## TEXT UNDER STUDY
# Sticky  Could you please post your Dyno sheet here.



## [email protected] (Oct 27, 2003)

*DYNO Video / Chart = RT High Flow Cats & Nismo Exhaust*

Tonight I dyno'ed my car with Random Technology High Flow Cats and Nismo Exhaust.

****** I AM GETTING A REPRINT OF THIS DYNO, IF YOU NOTICE IT IS NOT SCALED! ******

I had my dyno pull after driving for an hour to get to Powertrain Dynamics. Talked for a while with a guy from down the row of shops. Laughing about things people came in with attached to their car's to try and make power. The funniest thing was a WEED WACKER as a blower! 

Any way to the point of this. MY DYNO!



My car was warm from driving for an hour, out side temp was similar to the previous DYNO. On the same DYNO

Car Details;

What year your Z is? = 2003 purchased April
How many miles was on her? = At time of Dyno 19800
NA, Super Charged or TT? = NA (for now)
Auto or manual? = Manual 
What was the name of the place you dynoed at? = Powertrain Dynamics
What psi did you dyno at if your a Super Charge ot TT? = 1psi Weed Wacker Motor (j/k)
What gear your pull was made? = 5th and ALL PULLS for 6MT should be in 5th the only 1:1 gearing. Auto's in 4th the only 1:1 gear in auto.

## ACTIVITY
Please retype, character for character, the part of the dyno thread that opens with the words containing "Car Details;" and closes with "Wacker Motor (j/k)".

## EXTRACTED DATA
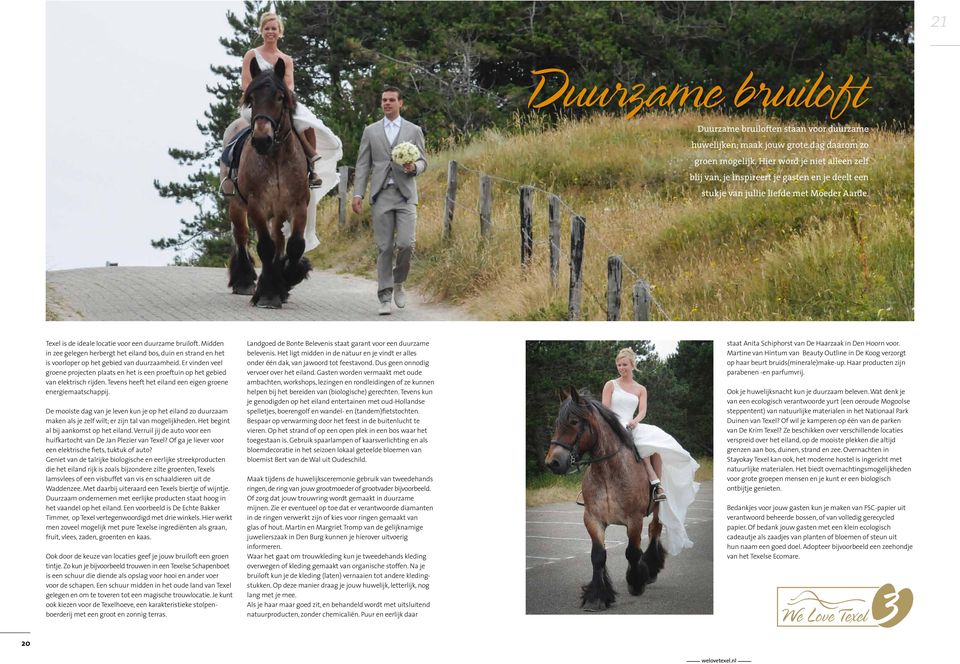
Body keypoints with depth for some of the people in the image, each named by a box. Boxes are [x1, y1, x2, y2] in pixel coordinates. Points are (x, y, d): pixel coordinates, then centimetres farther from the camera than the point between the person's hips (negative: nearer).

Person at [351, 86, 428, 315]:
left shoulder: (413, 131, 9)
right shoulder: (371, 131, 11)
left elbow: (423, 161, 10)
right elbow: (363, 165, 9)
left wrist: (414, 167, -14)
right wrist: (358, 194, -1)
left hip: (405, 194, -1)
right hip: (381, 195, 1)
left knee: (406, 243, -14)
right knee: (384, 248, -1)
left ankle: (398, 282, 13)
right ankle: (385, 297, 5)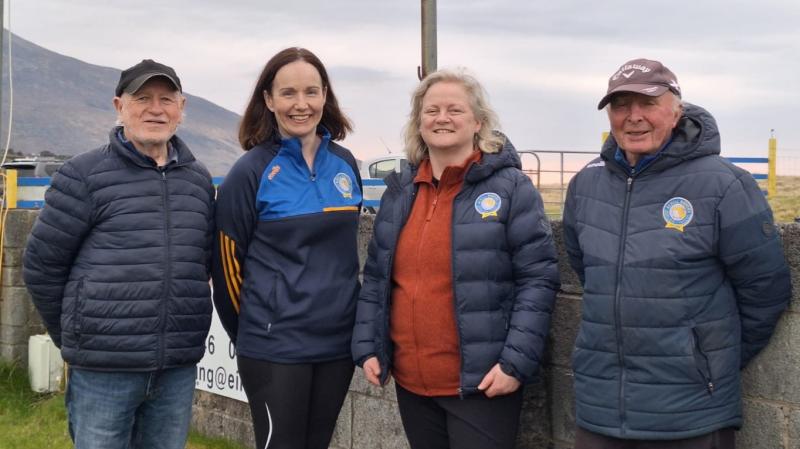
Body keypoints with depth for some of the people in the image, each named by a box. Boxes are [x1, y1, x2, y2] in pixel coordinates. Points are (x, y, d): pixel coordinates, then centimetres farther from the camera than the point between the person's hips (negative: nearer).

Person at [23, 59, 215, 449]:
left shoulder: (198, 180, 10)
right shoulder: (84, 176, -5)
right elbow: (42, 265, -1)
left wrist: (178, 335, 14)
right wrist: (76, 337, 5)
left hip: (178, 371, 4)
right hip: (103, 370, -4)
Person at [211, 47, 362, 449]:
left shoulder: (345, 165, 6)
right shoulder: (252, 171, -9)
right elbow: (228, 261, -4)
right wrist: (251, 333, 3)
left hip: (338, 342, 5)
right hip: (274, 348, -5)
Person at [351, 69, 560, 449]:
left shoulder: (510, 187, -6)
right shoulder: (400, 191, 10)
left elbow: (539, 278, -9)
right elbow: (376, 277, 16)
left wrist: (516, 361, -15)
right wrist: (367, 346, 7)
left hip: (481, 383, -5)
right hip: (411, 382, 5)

...

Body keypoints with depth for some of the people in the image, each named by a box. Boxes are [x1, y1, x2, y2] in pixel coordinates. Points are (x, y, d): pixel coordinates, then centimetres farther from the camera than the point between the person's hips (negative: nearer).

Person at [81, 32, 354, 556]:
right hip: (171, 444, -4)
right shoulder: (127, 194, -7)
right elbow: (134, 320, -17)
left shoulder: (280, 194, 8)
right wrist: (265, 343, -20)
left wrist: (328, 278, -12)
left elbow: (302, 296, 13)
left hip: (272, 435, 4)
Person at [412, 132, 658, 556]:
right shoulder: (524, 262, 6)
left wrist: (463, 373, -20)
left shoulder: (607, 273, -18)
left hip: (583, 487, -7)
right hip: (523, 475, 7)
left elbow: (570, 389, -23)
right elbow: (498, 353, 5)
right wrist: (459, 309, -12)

## EXERCISE OUTPUT
Car Details;

What year your Z is? = 2003 purchased April
How many miles was on her? = At time of Dyno 19800
NA, Super Charged or TT? = NA (for now)
Auto or manual? = Manual 
What was the name of the place you dynoed at? = Powertrain Dynamics
What psi did you dyno at if your a Super Charge ot TT? = 1psi Weed Wacker Motor (j/k)